As the officers clung to the bushes, Satariano, rifle in hand, ran up and out of the ditch and into the road.
“Corporal!” Pugh yelled. “It’s coming back.”
“I know,” Satariano said, positioning himself just behind the shot-up car, taking aim.
And down the Jap Zero came, for another strafing pass, so close the Rising Suns on the wings and its retracted landing gear were vividly apparent, and bullets danced down the road, making powdery impressions.
Satariano stood his ground, aiming, and the plane was about at treetop level when the corporal fired three times and the Zero fired many more than that, chewing up the car.
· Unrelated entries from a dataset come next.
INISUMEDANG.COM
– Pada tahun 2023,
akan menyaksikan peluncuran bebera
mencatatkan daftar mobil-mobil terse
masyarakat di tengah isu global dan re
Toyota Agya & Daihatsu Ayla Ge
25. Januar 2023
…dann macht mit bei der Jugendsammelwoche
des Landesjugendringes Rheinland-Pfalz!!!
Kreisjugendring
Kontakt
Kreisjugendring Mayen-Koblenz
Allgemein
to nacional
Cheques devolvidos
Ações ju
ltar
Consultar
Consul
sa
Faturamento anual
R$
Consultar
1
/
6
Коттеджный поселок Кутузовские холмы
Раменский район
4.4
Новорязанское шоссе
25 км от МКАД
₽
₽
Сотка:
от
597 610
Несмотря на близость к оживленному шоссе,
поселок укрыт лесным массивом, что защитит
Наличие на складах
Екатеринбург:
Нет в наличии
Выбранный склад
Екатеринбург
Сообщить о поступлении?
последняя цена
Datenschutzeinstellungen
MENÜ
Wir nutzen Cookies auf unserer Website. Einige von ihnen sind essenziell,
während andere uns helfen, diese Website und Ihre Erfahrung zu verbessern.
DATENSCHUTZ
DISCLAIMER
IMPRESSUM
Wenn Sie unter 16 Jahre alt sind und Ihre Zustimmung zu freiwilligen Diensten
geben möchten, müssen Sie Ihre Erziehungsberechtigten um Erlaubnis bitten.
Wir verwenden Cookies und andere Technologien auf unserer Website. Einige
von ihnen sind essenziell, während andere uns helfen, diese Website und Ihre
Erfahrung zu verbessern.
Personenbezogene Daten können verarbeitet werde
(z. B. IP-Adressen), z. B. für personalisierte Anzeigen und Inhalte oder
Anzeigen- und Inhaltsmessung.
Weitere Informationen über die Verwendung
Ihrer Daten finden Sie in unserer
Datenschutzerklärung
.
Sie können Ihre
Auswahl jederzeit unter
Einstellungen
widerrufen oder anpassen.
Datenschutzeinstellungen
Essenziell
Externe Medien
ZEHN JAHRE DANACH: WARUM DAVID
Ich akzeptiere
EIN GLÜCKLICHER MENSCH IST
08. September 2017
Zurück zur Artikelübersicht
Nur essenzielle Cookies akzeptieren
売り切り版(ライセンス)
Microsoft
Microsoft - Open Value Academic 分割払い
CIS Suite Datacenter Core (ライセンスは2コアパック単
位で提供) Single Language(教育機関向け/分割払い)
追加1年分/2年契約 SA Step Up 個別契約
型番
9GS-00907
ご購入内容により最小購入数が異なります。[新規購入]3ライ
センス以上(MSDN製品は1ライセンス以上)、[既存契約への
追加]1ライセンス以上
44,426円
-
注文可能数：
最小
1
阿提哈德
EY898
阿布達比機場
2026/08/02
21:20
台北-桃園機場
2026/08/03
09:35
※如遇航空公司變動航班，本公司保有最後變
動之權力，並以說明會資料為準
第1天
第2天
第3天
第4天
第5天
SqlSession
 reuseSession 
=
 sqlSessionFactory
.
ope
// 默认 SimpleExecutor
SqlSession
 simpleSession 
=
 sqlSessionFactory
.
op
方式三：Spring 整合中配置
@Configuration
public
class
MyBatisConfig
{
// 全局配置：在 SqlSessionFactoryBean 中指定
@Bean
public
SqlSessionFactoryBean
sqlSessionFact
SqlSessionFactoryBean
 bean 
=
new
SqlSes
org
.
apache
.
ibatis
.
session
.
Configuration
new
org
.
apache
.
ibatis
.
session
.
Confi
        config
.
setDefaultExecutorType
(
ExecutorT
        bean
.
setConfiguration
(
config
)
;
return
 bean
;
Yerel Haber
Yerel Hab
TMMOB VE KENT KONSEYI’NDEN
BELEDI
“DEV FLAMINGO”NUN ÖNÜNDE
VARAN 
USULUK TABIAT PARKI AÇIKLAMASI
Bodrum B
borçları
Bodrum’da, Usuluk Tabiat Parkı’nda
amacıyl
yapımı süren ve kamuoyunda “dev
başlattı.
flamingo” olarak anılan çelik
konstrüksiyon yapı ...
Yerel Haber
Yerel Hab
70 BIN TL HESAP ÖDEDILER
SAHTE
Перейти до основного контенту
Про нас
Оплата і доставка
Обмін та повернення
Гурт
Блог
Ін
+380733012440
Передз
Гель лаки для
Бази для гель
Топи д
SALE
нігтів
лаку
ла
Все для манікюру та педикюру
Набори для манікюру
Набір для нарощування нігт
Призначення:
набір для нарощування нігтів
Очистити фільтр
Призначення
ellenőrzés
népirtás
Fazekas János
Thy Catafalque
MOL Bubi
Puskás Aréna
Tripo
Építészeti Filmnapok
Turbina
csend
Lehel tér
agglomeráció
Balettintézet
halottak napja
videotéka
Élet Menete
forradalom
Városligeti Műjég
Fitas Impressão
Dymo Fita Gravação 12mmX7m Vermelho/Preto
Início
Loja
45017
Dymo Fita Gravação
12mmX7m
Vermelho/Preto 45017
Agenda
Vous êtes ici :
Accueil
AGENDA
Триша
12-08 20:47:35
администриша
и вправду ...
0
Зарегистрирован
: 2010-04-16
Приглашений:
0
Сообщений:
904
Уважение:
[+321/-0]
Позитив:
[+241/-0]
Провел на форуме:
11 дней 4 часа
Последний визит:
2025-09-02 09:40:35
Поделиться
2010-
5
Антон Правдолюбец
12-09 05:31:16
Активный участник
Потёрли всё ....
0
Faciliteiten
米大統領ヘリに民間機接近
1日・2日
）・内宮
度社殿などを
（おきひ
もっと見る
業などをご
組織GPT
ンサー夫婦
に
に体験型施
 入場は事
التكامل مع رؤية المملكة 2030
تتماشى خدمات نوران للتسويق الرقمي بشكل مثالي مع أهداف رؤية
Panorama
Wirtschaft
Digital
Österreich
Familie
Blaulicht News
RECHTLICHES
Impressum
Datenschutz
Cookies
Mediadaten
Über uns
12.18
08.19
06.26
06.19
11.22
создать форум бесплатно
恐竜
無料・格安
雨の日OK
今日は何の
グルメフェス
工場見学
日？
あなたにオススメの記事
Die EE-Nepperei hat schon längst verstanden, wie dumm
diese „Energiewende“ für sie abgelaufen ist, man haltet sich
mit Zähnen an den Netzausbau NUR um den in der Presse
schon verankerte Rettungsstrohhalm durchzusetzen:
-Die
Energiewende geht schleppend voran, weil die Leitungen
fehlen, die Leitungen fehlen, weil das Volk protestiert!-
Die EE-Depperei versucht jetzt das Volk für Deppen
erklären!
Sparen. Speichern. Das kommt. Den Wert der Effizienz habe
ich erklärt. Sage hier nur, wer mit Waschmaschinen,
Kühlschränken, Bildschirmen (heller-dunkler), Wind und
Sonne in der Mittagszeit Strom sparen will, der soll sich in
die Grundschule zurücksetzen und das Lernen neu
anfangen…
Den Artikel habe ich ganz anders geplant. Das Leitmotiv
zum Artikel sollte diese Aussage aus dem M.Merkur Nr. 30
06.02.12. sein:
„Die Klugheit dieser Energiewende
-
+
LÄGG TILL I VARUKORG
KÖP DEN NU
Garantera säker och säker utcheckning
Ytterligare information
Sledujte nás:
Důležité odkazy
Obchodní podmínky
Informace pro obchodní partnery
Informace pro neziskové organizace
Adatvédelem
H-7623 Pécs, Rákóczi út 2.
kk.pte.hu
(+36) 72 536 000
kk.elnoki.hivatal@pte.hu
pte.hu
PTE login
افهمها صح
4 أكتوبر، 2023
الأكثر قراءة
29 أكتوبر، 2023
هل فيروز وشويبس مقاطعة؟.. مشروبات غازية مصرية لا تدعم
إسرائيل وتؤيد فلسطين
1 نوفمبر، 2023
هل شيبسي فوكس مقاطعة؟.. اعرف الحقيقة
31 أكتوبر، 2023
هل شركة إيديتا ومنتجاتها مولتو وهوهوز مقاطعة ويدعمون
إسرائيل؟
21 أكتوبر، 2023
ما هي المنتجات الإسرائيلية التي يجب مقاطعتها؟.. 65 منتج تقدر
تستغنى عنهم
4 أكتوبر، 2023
Then, behind spiderwebbed blood-spattered glass, the pilot slumped forward, swooping by.
This was a sight the general and his aides could see very well, from their front-row position.
The plane slammed hard to earth nose-first, just to the right of the roadside at the edge of a cane field, the crash both sickening and satisfying as metal met the ground, a sound that disappeared within the larger explosion as orange flame and billowing smoke marked the spot.
The general — giddy with the thrill of having survived this assault and witnessing a remarkable feat of courage — strode out of the ditch with his aides bringing up the rear.